Durham University is undergoing a data centre consolidation and has eschewed cloud infrastructure due to the "lack of appropriately-equipped local providers" in the north east.
Chief Information Officer Dr Carolyn Brown discussed in a recent CIO Profile interview how the 200-year-old institution was undergoing a technology simplification across the university, with three data centres eventually replacing the 24 previously in use as the old IT 'fiefdoms' in each academic department are removed.
But Brown said that the university's needs, which included energy-efficient high-performance computing, meant outsourced cloud services were not the right fit for Durham.
"We have designed and are tendering for three data centres, one of them is for High Performance Computing," she said. "Extensive analysis and debate went into whether we could buy cloud services rather than host our own data centre - but the uniqueness of our HPC services, the cost impact of our obligation to pay VAT and the lack of appropriately-equipped local providers made outsourcing unfeasible."
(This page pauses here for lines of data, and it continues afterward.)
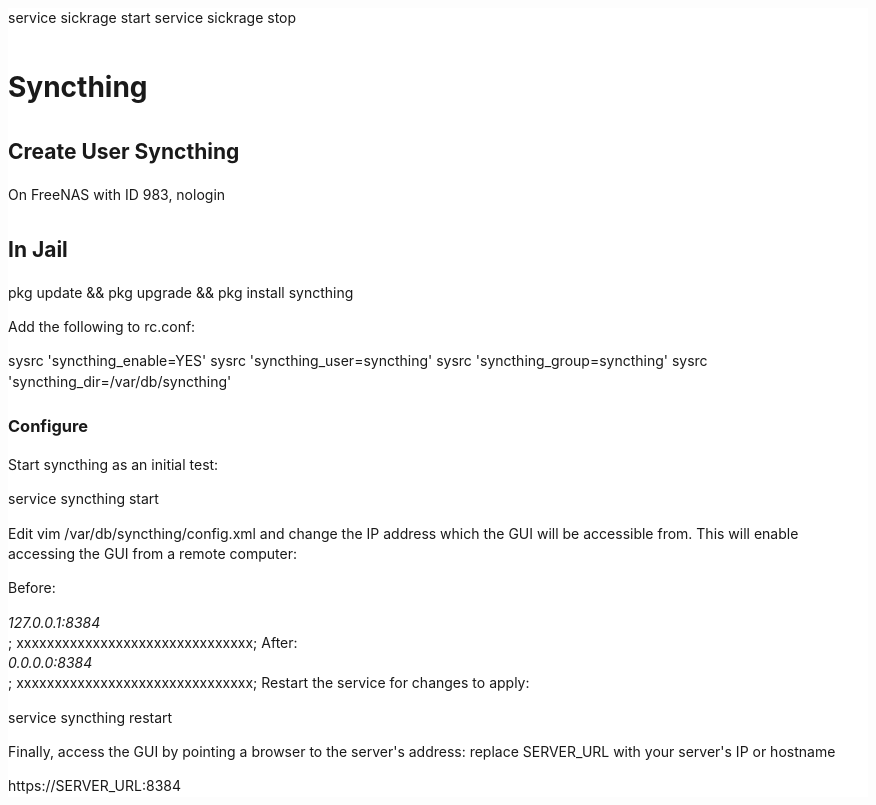 service sickrage start
service sickrage stop

# Syncthing

## Create User Syncthing

On FreeNAS with ID 983, nologin

## In Jail

pkg update && pkg upgrade && pkg install syncthing

Add the following to rc.conf:

sysrc 'syncthing_enable=YES'
sysrc 'syncthing_user=syncthing'
sysrc 'syncthing_group=syncthing'
sysrc 'syncthing_dir=/var/db/syncthing'

### Configure

Start syncthing as an initial test:

service syncthing start

Edit vim /var/db/syncthing/config.xml and change the IP address which the GUI will be accessible from. This will enable accessing the GUI from a remote computer:

Before:

<gui enabled="true" tls="false">
 <address>127.0.0.1:8384</address>;
 <apikey>xxxxxxxxxxxxxxxxxxxxxxxxxxxxxxx</apikey>;
</gui>
After:

<gui enabled="true" tls="false">
 <address>0.0.0.0:8384</address>;
 <apikey>xxxxxxxxxxxxxxxxxxxxxxxxxxxxxxx</apikey>;
</gui>
Restart the service for changes to apply:

service syncthing restart

Finally, access the GUI by pointing a browser to the server's address: replace SERVER_URL with your server's IP or hostname

https://SERVER_URL:8384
Brown said that the new data centres will have two petabytes of storage available through dynamic management that will move data further and further away, according to the usage ratio.
Durham decided to build the data centres itself because of its unique needs for high performance computing to serve the academics and pupils of data tech hungry students in science and engineering (and sometimes in the humanities).
"Very few outsourced services provide this, and none is as energy efficient as what Durham University can build in the north east," she explained.
CIO at the University of St Andrews, Steven Watt, said in 2014 that the relative remoteness of St Andrews meant cloud infrastructure was not an option for the 600-year-old university, which built a micro data centre on the site of an old squash court which could save as much as £1.4 million over 10 years against the sector average.